After completing the well, Linc ran and cemented 7-inch casing. Now, the company is planning tests to measure the potential of commercial gas production from the prospect.

“In light of the fact that Linc Energy took over these leases in June, it is an exceptional result that by October, our team planned and permitted a drill site, built the pad, contracted the rig and spudded the LEA No. 1 well. The safe completion of the well to depth, within budget and time is also a fantastic outcome,” Linc Energy CEO Peter Bond said in a prepared statement. “It will now take our team about a month to conduct the relevant tests upon LEA No. 1 to define a commercial outcome. I am very excited about the opportunity that Alaska offers, particularly for the potential for early cash flow to Linc Energy.”

Close to Enstar line

If the geology works out, LEA No. 1 is well positioned for commercial production. The well site is located less than two miles from a 20-inch Enstar Natural Gas pipeline.

Point MacKenzie exploration dates back to various efforts throughout the 1960s by the likes of Union Oil Co. of California, Atlantic Richfield and Pan American Petroleum that encountered coal seams, but not commercial amounts of oil or natural gas.

At a total depth of 6,323 feet, the LEA No. 1 well is shallower than the undrilled Frontier Spirit No. 1 well, permitted at the same general location by former leaseholder GeoPetro.

At the time, GeoPetro said it wanted to test a conventional gas prospect in the middle and lower Tyonek formations, at a depth of about 8,000 feet in an 11,500-acre structure.

Linc said it drilled LEA No. 1 into “basement volcanic rocks.” In addition to the gas bearing horizons, Linc said that it encountered several coal seams during drilling, adding that “coal is recognized as the source rock for all the gas discovered and produced from the prolific Tyonek, Beluga and Sterling formations in the Cook Inlet basin.”

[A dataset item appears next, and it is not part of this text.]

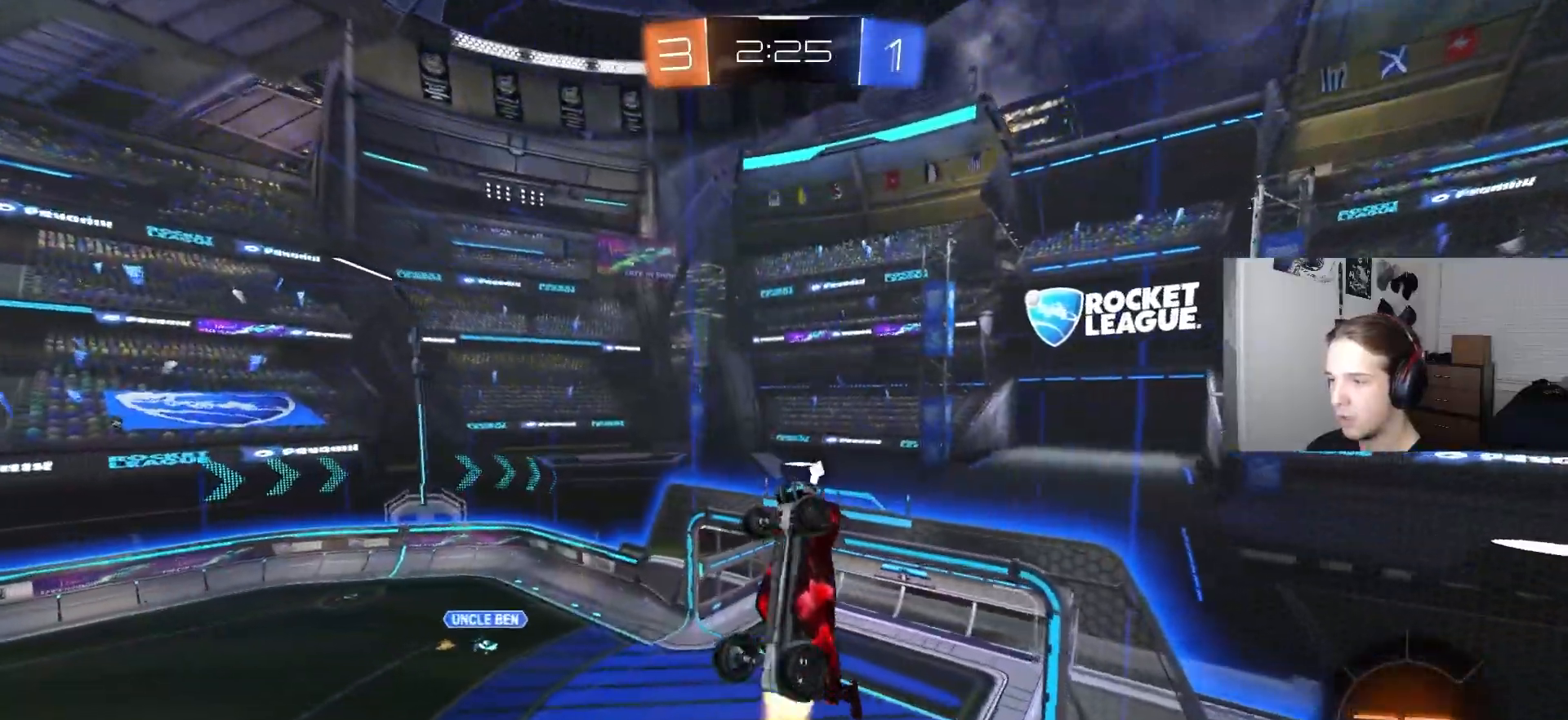
{"buttons": ["CIRCLE", "R2"], "left_stick": "left", "right_stick": "center", "events": [[17, "CIRCLE", "down"], [50, "left_stick", "down"], [183, "TRIANGLE", "down"], [183, "left_stick", "center"], [233, "left_stick", "up"], [317, "TRIANGLE", "up"], [333, "left_stick", "center"], [383, "R1", "up"], [433, "left_stick", "left"]]}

While Linc is starting its tenure in Alaska focusing on conventional natural gas supplies, the company as a whole is more focused on an unconventional technology called underground coal gasification, which produces synthesis gas from deep coal deposits.

Linc previously said it planned to use revenue generated from conventional gas drilling in Alaska to eventually fund that underground coal gasification operation.

Prepping Trading Bay well

As Linc prepares to test LEA No. 1, it is concurrently planning “phase two” of its local natural gas drilling program, focusing on its onshore leases at Trading Bay, on the west side of the Cook Inlet basin, south of Tyonek. Linc has yet to release much information about its target at Trading Bay, but GeoPetro previously discussed a prospect called Cottonwood Creek based on natural gas shows in the Tyonek sandstones that Shell apparently encountered in 1967 while looking for oil in the deeper Hemlock formation.

Like LEA No. 1, the Trading Bay leases are located near existing infrastructure.

Linc arrived in Alaska in March, acquiring 123,000 acres from San Francisco-based independent Geo Petro. Through the deal, GeoPetro will get $4 million from the first 75 percent any future production on the acreage, followed by a 10 percent overriding royalty on oil or gas production from leases owned by the state or the Alaska Mental Health Trust and 7 percent from production on leases held by Cook Inlet Region Inc.